Isoflurane increased fetal toxicity (higher post implantation losses at 0.075 and 0.3% groups and significantly lower live-birth index in the 0.3% isoflurane treatment group).

Pregnant rats were exposed to concentrations of isoflurane at 0%, 0.1%, or 0.4% for 2 hours per day during late gestation (GD 15-20).

Animals appeared slightly sedated during exposure.

No adverse effects on the offspring or evidence of maternal toxicity were reported.

This study did not evaluate neurobehavioral function including learning and memory in the first generation (F1) of pups.

In a published study in primates, administration of an anesthetic dose of ketamine for 24 hours on Gestation Day 122 increased neuronal apoptosis in the developing brain of the fetus.

In other published studies, administration of either isoflurane or propofol for 5 hours on Gestation Day 120 resulted in increased neuronal and oligodendrocyte apoptosis in the developing brain of the offspring.

With respect to brain development, this time period corresponds to the third trimester of gestation in the human.

The clinical significance of these findings is not clear; however, studies in juvenile animals suggest neuroapoptosis correlates with long-term cognitive deficits.

During the induction of anesthesia, saliva flow and tracheobronchial secretion can increase and can be the cause of larynogospasm, particularly in children.

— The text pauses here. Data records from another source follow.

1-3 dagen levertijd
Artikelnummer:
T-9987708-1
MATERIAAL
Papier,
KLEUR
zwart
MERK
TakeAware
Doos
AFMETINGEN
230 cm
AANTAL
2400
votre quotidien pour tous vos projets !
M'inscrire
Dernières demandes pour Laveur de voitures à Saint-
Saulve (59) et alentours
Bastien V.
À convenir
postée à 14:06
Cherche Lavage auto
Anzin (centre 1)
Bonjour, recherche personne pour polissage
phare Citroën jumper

Published juvenile animal studies demonstrate that the administration of anesthetic and sedation drugs, such as Isoflurane USP, that either block NMDA receptors or potentiate the activity of GABA during the period of rapid brain growth or synaptogenesis, results in widespread neuronal and oligodendrocyte cell loss in the developing brain and alterations in synaptic morphology and neurogenesis.

Based on comparisons across species, the window of vulnerability to these changes is believed to correlate with exposures in the third trimester of gestation through the first several months of life, but may extend out to approximately 3 years of age in humans.

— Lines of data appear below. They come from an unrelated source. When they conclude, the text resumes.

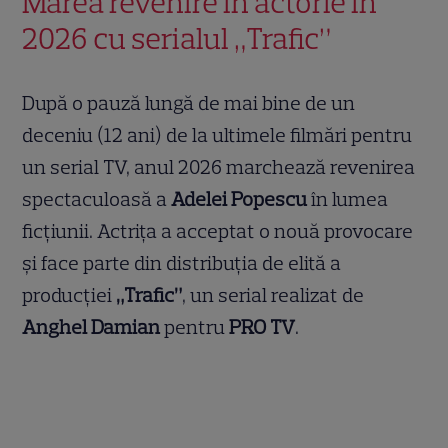
Marea revenire în actorie în
2026 cu serialul „Trafic”
După o pauză lungă de mai bine de un
deceniu (12 ani) de la ultimele filmări pentru
un serial TV, anul 2026 marchează revenirea
spectaculoasă a
Adelei Popescu
în lumea
ficțiunii. Actrița a acceptat o nouă provocare
și face parte din distribuția de elită a
producției
„Trafic”
, un serial realizat de
Anghel Damian
pentru
PRO TV
.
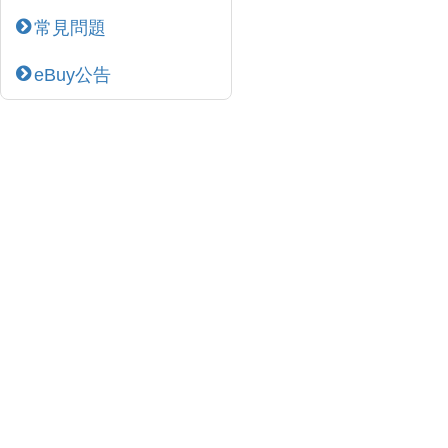
常見問題
eBuy公告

In primates, exposure to 3 hours of ketamine that produced a light surgical plane of anesthesia did not increase neuronal cell loss, however, treatment regimens of 5 hours or longer of isoflurane increased neuronal cell loss.

Data from isoflurane-treated rodents and ketamine-treated primates suggest that the neuronal and oligodendrocyte cell losses are associated with prolonged cognitive deficits in learning and memory.

The clinical significance of these nonclinical findings is not known, and healthcare providers should balance the benefits of appropriate anesthesia in pregnant women, neonates, and young children who require procedures with the potential risks suggested by the nonclinical data.

The minimum alveolar concentration (MAC) of isoflurane decreases with increasing patient age.

The dose should be adjusted accordingly.